------ Document segment ------

Creation of New Biofuels
Knowledge of the genomics of microorganisms is being used to find better ways to harness biofuels from algae and cyanobacteria. The primary sources of fuel today are coal, oil, wood, and other plant products such as ethanol. Although plants are renewable resources, there is still a need to find more alternative renewable sources of energy to meet our population’s energy demands. The microbial world is one of the largest resources for genes that encode new enzymes and produce new organic compounds, and it remains largely untapped. This vast genetic resource holds the potential to provide new sources of biofuels (Figure 10.14).
Mitochondria are intracellular organelles that contain their own DNA. Mitochondrial DNA mutates at a rapid rate and is often used to study evolutionary relationships. Another feature that makes studying the mitochondrial genome interesting is that in most multicellular organisms, the mitochondrial DNA is passed on from the mother during the process of fertilization. For this reason, mitochondrial genomics is often used to trace genealogy.
Genomics in Forensic Analysis
Information and clues obtained from DNA samples found at crime scenes have been used as evidence in court cases, and genetic markers have been used in forensic analysis. Genomic analysis has also become useful in this field. In 2001, the first use of genomics in forensics was published. It was a collaborative effort between academic research institutions and the FBI to solve the mysterious cases of anthrax (Figure 10.15) that was transported by the US Postal Service. Anthrax bacteria were made into an infectious powder and mailed to news media and two U.S. Senators. The powder infected the administrative staff and postal workers who opened or handled the letters. Five people died, and 17 were sickened from the bacteria. Using microbial genomics, researchers determined that a specific strain of anthrax was used in all the mailings; eventually, the source was traced to a scientist at a national biodefense laboratory in Maryland.
Genomics in Agriculture
Genomics can reduce the trials and failures involved in scientific research to a certain extent, which could improve the quality and quantity of crop yields in agriculture (Figure 10.16). Linking traits to genes or gene signatures helps to improve crop breeding to generate hybrids with the most desirable qualities. Scientists use genomic data to identify desirable traits, and then transfer those traits to a different organism to create a new genetically modified organism, as described in the previous module. Scientists are discovering how genomics can improve the quality and quantity of agricultural production. For example, scientists could use desirable traits to create a useful product or enhance an existing product, such as making a drought-sensitive crop more tolerant of the dry season.

------

## Brief 1
According to the genomics text, how many people died in the anthrax mailings?
## Brief 2
Repeat the stretch of the genomics text from "Mitochondria are intracellular" through "to trace genealogy.".
Rely on the genomics text alone.

------ Extracted information ------

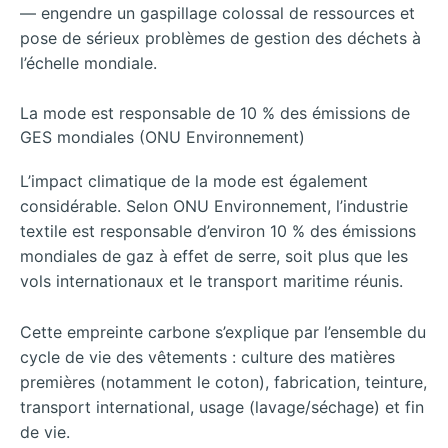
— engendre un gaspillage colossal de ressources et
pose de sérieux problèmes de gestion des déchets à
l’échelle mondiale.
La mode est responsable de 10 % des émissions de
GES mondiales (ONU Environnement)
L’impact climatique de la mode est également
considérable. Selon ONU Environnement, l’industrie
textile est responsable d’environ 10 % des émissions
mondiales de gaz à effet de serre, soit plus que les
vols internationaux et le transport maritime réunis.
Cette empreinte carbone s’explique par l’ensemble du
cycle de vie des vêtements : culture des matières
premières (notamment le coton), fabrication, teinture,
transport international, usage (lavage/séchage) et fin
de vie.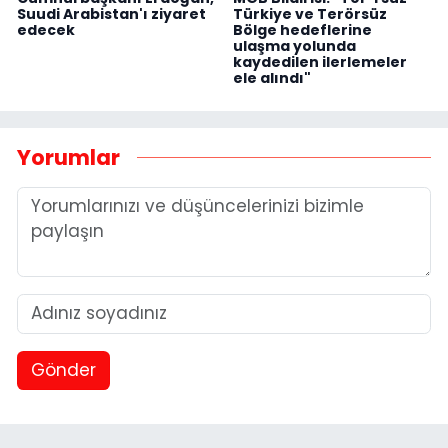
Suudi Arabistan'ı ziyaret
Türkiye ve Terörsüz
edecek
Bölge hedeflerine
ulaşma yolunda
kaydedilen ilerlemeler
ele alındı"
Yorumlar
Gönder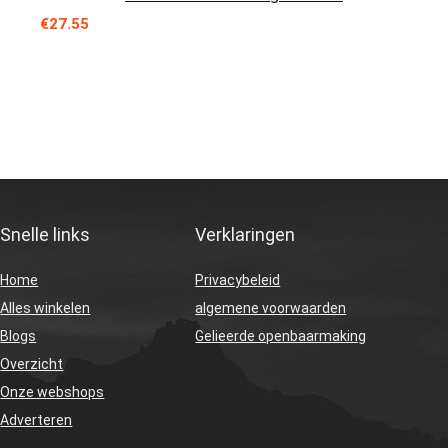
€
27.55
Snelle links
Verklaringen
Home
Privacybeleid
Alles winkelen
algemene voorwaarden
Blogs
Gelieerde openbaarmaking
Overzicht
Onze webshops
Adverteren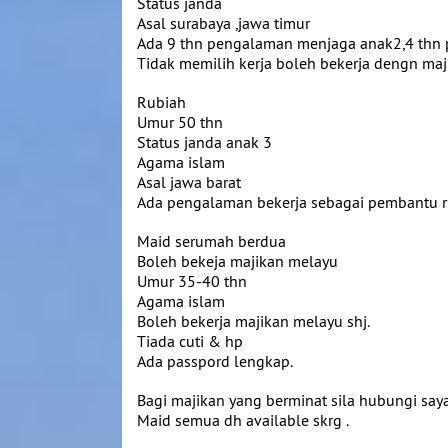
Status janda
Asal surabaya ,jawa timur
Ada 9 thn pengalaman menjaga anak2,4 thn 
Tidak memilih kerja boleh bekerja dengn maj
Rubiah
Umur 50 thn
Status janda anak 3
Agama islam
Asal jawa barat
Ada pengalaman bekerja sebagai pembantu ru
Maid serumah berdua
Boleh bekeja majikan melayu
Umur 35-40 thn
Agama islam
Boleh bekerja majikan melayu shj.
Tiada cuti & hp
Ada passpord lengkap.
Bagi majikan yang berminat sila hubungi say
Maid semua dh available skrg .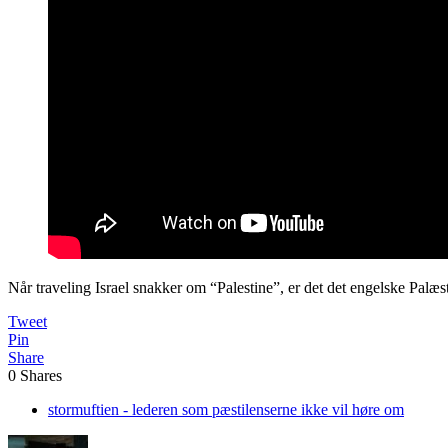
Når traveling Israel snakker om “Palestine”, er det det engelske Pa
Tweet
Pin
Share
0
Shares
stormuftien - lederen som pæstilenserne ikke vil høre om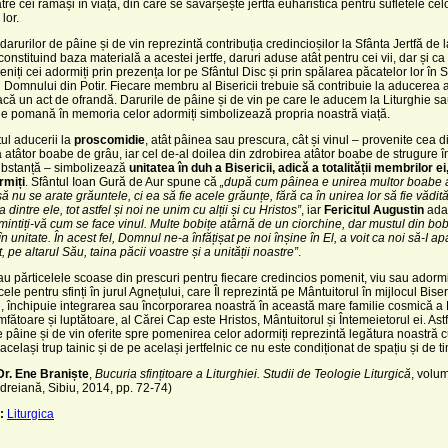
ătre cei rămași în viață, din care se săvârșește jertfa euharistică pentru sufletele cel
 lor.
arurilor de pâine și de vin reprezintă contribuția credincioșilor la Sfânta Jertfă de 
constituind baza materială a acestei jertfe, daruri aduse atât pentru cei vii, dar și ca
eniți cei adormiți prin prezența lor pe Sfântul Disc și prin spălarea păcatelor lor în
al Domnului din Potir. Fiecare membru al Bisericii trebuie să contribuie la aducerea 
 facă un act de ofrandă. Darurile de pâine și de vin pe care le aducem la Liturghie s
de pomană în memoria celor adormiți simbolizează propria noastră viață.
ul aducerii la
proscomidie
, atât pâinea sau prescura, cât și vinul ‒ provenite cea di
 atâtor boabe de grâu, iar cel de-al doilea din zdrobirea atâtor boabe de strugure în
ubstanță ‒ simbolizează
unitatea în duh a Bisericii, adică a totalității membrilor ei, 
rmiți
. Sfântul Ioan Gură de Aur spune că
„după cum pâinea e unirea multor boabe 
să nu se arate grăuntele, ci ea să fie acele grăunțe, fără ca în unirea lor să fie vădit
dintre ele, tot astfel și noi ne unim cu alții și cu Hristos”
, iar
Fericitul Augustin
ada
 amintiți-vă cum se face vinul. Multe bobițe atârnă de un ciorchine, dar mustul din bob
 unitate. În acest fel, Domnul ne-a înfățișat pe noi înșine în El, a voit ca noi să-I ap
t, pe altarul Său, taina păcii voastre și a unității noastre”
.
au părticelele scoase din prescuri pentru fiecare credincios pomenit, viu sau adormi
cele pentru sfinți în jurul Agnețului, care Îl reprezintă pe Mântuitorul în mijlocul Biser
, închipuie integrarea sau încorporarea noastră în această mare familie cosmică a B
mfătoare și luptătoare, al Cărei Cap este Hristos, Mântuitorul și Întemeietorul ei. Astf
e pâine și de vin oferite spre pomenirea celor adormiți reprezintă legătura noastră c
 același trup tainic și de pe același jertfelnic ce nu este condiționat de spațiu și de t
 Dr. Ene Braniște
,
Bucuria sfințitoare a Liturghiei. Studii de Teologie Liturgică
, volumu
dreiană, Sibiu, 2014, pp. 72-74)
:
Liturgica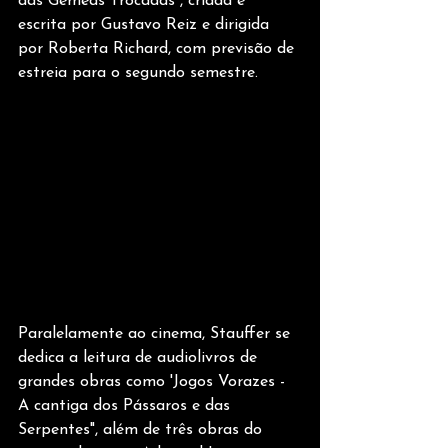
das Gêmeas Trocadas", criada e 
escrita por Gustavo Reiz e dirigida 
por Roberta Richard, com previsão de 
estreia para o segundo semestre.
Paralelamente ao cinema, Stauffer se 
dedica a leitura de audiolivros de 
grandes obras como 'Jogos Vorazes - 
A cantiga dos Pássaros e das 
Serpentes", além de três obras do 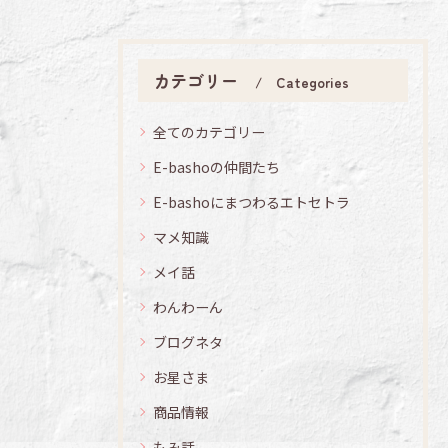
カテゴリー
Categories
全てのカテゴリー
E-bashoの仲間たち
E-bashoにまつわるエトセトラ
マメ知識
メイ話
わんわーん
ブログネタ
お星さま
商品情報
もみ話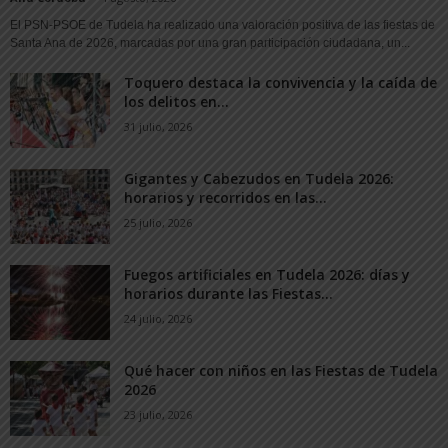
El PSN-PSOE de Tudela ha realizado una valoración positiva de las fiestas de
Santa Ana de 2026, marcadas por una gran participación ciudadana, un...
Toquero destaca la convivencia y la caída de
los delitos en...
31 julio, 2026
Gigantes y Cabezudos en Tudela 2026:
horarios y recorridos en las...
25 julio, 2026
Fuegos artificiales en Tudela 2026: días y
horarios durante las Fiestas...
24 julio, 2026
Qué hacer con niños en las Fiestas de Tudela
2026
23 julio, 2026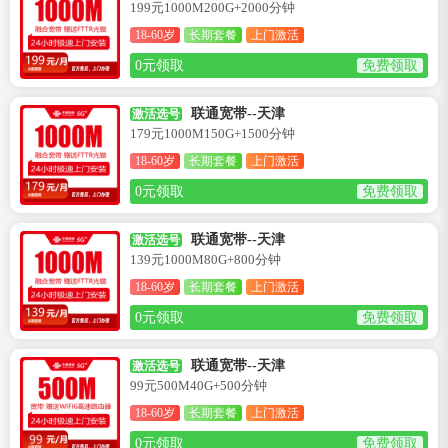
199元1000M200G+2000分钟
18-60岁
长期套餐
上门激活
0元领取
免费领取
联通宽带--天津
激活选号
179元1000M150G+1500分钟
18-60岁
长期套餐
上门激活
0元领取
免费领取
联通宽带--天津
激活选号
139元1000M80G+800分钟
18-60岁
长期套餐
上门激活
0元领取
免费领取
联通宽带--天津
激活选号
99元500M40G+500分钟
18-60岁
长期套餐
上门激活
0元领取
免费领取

------

## Problem solution 1
Five people died.

## Problem solution 2
Mitochondria are intracellular organelles that contain their own DNA. Mitochondrial DNA mutates at a rapid rate and is often used to study evolutionary relationships. Another feature that makes studying the mitochondrial genome interesting is that in most multicellular organisms, the mitochondrial DNA is passed on from the mother during the process of fertilization. For this reason, mitochondrial genomics is often used to trace genealogy.